Attorney General Menachem Mazuz recently rejected a request by Nahum Manbar for an early release from prison. Manbar was convicted in 1997 of selling equipment and know-how to Iran for the manufacture of chemical weapons.

Manbar, who has already served two-thirds of his 16-year sentence, appealed to Mazuz after the Tel Aviv District Court rejected the petition for parole that he had filed in March. In his appeal, he requested that the state rescind its objection to his early release.

The request was an unusual one, since the normal process is for the prisoner to ask the Parole Board for an early release and then appeal its decision if necessary to a district court. Prisoners rarely appeal directly to the attorney general.

A spokesman for Mazuz told Haaretz that in view of the serious security offenses of which Manbar was convicted, and particularly their connection to Iran, given the threat that Tehran currently poses to Israel, an early release of the prisoner would undermine both the public's confidence in the legal establishment and the state's deterrent capacity against others who might consider harming national security.

Manbar's request for parole was accompanied by letters of support from former security officials and an up-to-date professional assessment stating that his release would not undermine national security.

Manbar, a businessman, was convicted of aiding an enemy state, attempting to aid an enemy state and passing knowledge to an enemy state with the intention of harming national security. One of the main charges against him was that he gave Iran know-how, including a list of the necessary equipment, that would help it set up factories for the production of two chemical warfare agents, mustard gas and nerve gas. He received millions of dollars in exchange.
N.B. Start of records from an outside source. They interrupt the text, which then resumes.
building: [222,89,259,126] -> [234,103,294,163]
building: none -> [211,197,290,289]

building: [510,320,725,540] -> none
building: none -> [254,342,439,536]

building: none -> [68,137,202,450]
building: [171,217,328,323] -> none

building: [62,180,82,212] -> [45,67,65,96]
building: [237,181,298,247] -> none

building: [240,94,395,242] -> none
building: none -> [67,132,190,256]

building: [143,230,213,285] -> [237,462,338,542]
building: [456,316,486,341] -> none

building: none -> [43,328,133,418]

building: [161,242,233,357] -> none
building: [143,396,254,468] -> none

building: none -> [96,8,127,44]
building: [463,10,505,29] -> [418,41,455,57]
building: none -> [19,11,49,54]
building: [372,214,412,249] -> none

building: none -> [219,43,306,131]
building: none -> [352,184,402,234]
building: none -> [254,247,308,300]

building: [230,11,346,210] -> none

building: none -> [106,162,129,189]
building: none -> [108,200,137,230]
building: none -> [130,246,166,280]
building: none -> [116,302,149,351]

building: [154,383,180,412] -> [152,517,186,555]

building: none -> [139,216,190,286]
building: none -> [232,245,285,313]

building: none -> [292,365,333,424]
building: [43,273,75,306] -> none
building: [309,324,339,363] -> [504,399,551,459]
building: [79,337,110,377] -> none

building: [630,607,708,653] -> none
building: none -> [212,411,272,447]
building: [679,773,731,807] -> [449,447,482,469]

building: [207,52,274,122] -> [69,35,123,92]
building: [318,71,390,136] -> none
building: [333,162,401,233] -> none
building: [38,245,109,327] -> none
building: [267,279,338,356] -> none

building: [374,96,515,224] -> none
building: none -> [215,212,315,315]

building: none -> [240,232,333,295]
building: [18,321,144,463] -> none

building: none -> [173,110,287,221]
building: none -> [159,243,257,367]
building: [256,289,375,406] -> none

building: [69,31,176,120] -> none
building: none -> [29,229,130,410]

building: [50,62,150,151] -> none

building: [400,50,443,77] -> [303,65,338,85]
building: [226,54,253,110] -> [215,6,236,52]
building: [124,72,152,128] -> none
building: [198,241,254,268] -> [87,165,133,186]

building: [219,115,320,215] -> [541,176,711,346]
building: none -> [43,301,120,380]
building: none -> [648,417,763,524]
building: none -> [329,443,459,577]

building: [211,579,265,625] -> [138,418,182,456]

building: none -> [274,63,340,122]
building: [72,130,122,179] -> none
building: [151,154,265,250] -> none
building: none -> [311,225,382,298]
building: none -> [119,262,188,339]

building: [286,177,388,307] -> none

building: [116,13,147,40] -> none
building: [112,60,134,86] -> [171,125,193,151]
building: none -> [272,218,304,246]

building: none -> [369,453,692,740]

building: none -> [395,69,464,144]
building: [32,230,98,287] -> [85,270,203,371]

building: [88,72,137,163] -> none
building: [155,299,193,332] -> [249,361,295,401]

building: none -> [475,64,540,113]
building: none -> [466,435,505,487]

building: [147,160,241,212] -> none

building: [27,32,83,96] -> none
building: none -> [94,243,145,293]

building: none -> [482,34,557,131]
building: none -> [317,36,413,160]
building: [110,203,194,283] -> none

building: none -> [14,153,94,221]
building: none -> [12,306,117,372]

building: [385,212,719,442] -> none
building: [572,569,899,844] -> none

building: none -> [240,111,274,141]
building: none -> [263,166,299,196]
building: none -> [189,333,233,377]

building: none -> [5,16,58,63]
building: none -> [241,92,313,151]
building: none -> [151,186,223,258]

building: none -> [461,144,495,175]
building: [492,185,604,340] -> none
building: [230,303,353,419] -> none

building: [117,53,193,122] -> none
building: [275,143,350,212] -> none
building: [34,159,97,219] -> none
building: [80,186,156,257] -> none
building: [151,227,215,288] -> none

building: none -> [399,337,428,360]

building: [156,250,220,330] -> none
In his response to Manbar's request, Mazuz wrote that there is no reason for the state to alter its stance on his case and support his parole. He based his decision on the Tel Aviv District Court's ruling, which rejected Manbar's request for parole on the grounds that the nature and gravity of his crimes made it impossible to grant him an early release.

Manbar appealed to the district court after the Parole Board refused to cut his prison term by one third. The Parole Board's decision was based in part on the assessment that Manbar continues to constitute a threat to national security.